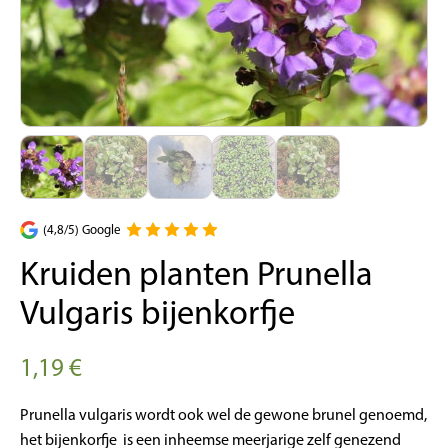
(4,8/5) Google
Kruiden planten Prunella
Vulgaris bijenkorfje
1,19
€
Prunella vulgaris wordt ook wel de gewone brunel genoemd,
het bijenkorfje is een inheemse meerjarige zelf genezend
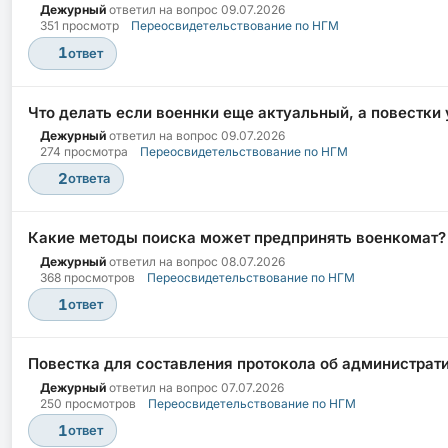
Дежурный
ответил на вопрос
09.07.2026
351 просмотр
Переосвидетельствование по НГМ
1
ответ
Что делать если военнки еще актуальный, а повестки
Дежурный
ответил на вопрос
09.07.2026
274 просмотра
Переосвидетельствование по НГМ
2
ответа
Какие методы поиска может предпринять военкомат?
Дежурный
ответил на вопрос
08.07.2026
368 просмотров
Переосвидетельствование по НГМ
1
ответ
Повестка для составления протокола об администрати
Дежурный
ответил на вопрос
07.07.2026
250 просмотров
Переосвидетельствование по НГМ
1
ответ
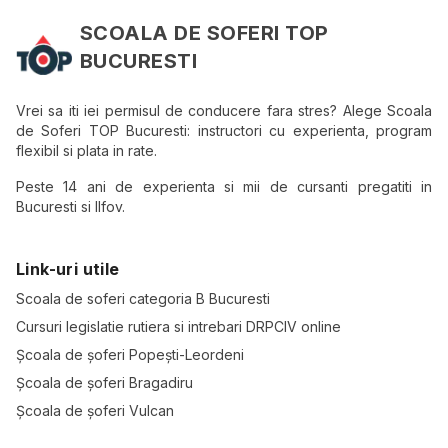
SCOALA DE SOFERI TOP
BUCURESTI
Vrei sa iti iei permisul de conducere fara stres? Alege Scoala
de Soferi TOP Bucuresti: instructori cu experienta, program
flexibil si plata in rate.
Peste 14 ani de experienta si mii de cursanti pregatiti in
Bucuresti si Ilfov.
Link-uri utile
Scoala de soferi categoria B Bucuresti
Cursuri legislatie rutiera si intrebari DRPCIV online
Școala de șoferi Popești-Leordeni
Școala de șoferi Bragadiru
Școala de șoferi Vulcan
○ ○ ○
Instructions to follow: Copy exactly the lines that run from the one containing "250 просмотров" to the last line of the records, both included, and leave out every picture.

Answer for this exercise:
250 просмотров
Переосвидетельствование по НГМ
1
ответ
SCOALA DE SOFERI TOP
BUCURESTI
Vrei sa iti iei permisul de conducere fara stres? Alege Scoala
de Soferi TOP Bucuresti: instructori cu experienta, program
flexibil si plata in rate.
Peste 14 ani de experienta si mii de cursanti pregatiti in
Bucuresti si Ilfov.
Link-uri utile
Scoala de soferi categoria B Bucuresti
Cursuri legislatie rutiera si intrebari DRPCIV online
Școala de șoferi Popești-Leordeni
Școala de șoferi Bragadiru
Școala de șoferi Vulcan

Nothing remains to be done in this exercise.